I have felt this way before, haven't I? I have looked at you and known that you were not like Simon and Barney and me, Will Stanton. When have I known this? Why can't I remember?
The fear made her want to get up and run, run all the way back to her home and hide. Yet something kept her in that chair, something that also made her unable to look away from the blank and yet at the same time intense look on Will's face.
She didn't know how much time had passed before he suddenly blinked and dropped the twig onto the table. It could have been minutes or hours or just seconds.
And she realised something else as well: it had been entirely too quiet. There had been no sounds of cars passing, people chatting at the other tables, cutlery and china clinking, no car horns or sirens, not even birdsong. She only realised that absence now when the noise suddenly rushed back in, nearly deafening her.
Will smiled at her, he surely meant it to be reassuring yet it made a shiver run down her spine at how human he once again looked, at how perfect his mask was.
"What just happened? What are you?"
Her voice sounded weak and very frightened to her own ears. The smile on his face turned sad.
"Oh Jane, as always you see entirely too much. You should not have been able to step out of time with me just now, and yet...once touched by the High Magic you can never be quite like the rest of them ever again, not even after he took your memories. I am sorry I frightened you, Jane Drew."
The words were echoing in her mind, bouncing around and taunting her with the feeling that once they would have made perfect sense. She knew they would still make senses if she could just remember.
Jane wrapped her arms around herself.
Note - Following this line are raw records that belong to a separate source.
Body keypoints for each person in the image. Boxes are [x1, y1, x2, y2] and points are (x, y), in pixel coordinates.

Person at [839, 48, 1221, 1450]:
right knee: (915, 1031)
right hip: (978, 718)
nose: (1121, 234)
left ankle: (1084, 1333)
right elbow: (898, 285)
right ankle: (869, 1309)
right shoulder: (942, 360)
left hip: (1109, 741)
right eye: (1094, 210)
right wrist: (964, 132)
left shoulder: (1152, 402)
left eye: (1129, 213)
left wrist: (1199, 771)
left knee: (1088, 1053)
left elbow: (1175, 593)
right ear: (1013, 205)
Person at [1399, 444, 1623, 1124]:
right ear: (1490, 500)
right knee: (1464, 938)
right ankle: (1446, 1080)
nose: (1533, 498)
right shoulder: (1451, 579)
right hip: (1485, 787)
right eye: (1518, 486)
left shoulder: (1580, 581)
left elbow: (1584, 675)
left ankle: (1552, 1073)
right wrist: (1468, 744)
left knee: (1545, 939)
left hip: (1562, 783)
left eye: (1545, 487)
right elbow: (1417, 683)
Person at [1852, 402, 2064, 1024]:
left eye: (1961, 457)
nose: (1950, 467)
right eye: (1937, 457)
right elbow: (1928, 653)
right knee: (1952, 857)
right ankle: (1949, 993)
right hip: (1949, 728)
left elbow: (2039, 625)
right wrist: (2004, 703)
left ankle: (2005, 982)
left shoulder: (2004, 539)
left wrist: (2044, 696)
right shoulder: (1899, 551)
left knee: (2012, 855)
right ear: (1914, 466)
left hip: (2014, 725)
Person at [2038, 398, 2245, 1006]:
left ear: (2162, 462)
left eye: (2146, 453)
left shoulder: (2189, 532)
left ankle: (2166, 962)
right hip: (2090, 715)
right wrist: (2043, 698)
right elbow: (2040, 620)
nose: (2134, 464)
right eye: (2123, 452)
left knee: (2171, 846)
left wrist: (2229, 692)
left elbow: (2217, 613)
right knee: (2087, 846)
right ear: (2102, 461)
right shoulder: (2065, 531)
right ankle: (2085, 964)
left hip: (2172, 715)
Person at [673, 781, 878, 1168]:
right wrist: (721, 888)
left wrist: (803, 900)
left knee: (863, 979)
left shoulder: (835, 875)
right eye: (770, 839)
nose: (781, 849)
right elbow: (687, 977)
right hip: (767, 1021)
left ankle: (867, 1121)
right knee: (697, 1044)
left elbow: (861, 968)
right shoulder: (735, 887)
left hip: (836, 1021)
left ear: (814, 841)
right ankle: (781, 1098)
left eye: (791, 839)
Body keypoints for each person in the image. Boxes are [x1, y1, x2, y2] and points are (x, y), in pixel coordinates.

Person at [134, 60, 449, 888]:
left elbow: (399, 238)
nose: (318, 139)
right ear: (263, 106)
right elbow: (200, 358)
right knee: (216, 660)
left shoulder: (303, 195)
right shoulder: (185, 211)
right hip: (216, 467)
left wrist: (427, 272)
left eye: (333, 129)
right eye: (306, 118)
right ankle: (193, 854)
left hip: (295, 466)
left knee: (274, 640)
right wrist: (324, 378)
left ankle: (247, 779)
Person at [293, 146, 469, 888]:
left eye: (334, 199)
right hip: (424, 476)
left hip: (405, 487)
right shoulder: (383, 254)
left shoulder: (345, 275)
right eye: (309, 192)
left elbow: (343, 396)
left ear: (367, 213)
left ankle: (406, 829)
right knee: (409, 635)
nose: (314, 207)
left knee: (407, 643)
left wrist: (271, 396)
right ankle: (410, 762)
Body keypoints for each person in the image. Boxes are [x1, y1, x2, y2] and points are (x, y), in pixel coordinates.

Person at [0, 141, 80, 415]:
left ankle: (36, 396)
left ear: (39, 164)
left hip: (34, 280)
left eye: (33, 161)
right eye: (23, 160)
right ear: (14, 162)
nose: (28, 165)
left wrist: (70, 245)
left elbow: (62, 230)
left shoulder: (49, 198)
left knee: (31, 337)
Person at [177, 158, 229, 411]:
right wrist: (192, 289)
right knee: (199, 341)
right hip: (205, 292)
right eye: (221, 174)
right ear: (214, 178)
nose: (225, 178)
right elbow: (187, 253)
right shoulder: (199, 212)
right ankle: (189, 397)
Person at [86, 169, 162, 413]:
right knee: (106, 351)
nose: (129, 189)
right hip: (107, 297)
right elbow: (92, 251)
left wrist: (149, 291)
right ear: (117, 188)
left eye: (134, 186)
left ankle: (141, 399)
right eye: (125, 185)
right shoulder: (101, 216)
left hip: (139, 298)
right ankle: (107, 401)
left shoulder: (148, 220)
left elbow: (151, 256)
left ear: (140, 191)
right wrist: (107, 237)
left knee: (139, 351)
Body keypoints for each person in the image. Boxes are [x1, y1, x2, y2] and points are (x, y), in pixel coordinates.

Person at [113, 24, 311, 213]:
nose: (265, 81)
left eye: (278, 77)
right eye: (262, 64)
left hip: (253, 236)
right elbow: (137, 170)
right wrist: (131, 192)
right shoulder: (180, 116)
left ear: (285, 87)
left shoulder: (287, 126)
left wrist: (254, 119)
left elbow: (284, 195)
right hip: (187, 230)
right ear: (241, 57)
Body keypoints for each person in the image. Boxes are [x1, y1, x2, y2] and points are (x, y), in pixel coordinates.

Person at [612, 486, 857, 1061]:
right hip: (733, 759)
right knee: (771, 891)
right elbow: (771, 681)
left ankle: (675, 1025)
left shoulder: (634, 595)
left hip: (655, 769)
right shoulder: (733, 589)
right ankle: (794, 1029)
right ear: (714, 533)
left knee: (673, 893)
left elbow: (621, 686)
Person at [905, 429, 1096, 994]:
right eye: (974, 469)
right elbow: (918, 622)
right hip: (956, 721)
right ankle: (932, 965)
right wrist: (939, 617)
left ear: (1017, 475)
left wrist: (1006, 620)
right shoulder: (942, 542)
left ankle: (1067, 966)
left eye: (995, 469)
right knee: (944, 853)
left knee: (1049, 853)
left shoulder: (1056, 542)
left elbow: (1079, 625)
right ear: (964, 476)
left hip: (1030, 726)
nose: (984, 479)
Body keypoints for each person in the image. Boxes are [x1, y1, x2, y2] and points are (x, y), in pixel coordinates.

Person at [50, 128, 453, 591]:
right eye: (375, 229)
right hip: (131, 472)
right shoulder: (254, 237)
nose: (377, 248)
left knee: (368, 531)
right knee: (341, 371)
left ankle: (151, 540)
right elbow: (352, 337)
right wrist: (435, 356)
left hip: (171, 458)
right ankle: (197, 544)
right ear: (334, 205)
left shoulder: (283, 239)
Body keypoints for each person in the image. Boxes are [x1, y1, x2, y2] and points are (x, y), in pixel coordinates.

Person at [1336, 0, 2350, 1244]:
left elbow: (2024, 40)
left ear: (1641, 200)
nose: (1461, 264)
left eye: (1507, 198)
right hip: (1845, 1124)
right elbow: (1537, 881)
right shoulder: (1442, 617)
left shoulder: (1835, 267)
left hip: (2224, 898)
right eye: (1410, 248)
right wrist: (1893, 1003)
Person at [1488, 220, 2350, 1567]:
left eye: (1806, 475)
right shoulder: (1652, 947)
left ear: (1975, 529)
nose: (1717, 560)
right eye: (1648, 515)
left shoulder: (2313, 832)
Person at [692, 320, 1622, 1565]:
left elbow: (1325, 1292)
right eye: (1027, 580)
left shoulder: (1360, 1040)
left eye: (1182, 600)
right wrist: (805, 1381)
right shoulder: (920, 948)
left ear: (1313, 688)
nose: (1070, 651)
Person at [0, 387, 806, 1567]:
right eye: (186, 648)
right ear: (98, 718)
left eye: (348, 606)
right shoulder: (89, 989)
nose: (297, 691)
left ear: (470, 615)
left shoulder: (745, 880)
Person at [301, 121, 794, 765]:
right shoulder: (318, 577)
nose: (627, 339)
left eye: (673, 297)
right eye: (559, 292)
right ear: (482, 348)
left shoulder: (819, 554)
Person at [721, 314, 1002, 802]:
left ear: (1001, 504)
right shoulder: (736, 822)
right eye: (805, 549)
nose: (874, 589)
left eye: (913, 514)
She felt cold and realised she was shaking and sweating with fear.
"I don't understand. What's going on, Will, what are you talking about?"
He just reached out with one hand, the fingers extended towards her, with the same sad smile on his face.
"I deeply regret this Jane, but it is for the best. You'll remember only that we talked about your dreams and that they do not frighten you any longer now. They will not return next year, Jane, I can promise you that. Now forget."
"Oh, will you look at the time? I am sorry I've kept you here so long, Will. There were things you meant to do, weren't there, and now I've talked away for so long about my silly dreams."
Will asked for the bill and paid in cash.
"That's quite alright, Jane. I really enjoyed seeing you again. I hope I could help at least a little bit?"
Jane got up and shrugged on her coat before pulling him into an impulsive hug.
"Yes, you helped me more than I could ever say. I feel so much...lighter now, like you have lifted a great weight off my heart."
She held the hug for a while longer than she usually would have because just before she had taken him into her arms he had looked so sad and lonely it nearly broke her heart.
"I will call you again, Will, I promise, and then we can talk about normal stuff like school and university instead of silly dreams and fears."
"I would like that, Jane."
They said goodbye and parted ways, on their table remained a single forgotten twig that the wind soon carried away.